Music halls were everywhere. At one time there were more than 200 theatres in London alone. They hosted events running for four hours and ranging from comedy, clowning, horror to serious drama. For more than a century, popular theatre was a staple for the working man and middle class alike.
Well, you may ask, what has this got to do with The Damned appearing live in Sydney on a Thursday night? I say, everything. A Dammed gig is like a trip through classic British pantomime and theatre, full of drama and packed with wit and slapstick.

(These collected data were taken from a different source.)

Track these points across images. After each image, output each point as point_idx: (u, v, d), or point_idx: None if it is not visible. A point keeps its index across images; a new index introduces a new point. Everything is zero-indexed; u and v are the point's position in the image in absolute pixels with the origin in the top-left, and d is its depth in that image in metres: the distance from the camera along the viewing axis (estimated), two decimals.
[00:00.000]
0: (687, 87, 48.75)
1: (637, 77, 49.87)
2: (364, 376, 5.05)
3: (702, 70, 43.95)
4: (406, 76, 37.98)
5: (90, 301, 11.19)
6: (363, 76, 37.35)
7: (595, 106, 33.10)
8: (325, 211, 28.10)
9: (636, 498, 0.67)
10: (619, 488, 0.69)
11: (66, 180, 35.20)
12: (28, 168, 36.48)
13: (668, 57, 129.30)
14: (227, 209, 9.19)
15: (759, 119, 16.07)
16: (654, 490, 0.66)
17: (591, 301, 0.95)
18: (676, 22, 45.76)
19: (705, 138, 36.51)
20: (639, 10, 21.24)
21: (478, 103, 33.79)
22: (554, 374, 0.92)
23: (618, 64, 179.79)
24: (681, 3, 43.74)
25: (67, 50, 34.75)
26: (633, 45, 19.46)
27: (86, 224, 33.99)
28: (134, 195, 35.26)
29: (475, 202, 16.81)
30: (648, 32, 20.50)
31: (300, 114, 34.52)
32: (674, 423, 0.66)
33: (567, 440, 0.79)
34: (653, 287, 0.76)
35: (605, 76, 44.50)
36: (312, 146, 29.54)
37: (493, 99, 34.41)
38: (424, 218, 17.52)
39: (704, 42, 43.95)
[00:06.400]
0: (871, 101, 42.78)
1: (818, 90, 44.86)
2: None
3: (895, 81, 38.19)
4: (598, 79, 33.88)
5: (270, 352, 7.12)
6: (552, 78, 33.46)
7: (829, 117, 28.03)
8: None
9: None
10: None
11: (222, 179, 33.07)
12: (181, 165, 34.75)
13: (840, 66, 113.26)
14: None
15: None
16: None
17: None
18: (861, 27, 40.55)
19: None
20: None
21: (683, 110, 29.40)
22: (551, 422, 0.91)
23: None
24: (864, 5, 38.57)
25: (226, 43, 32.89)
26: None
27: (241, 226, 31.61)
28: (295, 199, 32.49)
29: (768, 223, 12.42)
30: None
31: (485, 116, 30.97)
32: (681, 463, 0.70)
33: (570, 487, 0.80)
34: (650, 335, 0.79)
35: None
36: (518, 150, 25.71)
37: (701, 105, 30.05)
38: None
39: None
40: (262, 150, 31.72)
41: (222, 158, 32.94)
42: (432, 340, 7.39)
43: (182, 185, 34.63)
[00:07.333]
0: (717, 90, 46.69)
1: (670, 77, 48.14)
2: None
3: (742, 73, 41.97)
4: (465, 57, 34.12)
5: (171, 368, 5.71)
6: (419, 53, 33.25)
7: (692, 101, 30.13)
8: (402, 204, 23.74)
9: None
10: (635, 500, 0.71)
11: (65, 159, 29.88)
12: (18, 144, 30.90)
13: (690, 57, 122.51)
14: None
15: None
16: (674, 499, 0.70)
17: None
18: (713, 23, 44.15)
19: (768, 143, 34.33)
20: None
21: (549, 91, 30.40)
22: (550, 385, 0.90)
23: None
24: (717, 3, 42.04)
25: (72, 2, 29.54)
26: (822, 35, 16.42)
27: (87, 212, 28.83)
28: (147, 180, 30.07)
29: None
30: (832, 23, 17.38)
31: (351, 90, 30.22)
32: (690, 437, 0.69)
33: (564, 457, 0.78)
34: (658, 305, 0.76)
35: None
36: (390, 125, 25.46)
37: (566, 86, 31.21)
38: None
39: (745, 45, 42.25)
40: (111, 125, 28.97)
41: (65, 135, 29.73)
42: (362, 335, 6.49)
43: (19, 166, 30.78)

Long term denizens of this scurvy establishment will need no introduction to the names Captain Sensible(nee Ray Burns) and Paul Gray. If there was such a thing as punk rock royalty (and I’m against it on general principle), these guys would at least be Grand Dukes or Princes or some such.
For those of you who are slumming it, Captain Sensible is the more fluorescent face of The Damned. His beret and toilet mat jumper has besmirched the covers of a good many picture covers of hit singles, including a surprise run as a solo star.
Paul Gray came to the world’s attention with fellow graduates of the class of ’76 Eddie and the HotRods. Paul has also had three runs as bass player in the Damned and the kind of resume that would have you blushing with jealousy. He played on Johnny Thunders’ “So Alone” so don’t you go comparing resumes. He’s Paul Gray and you’re not.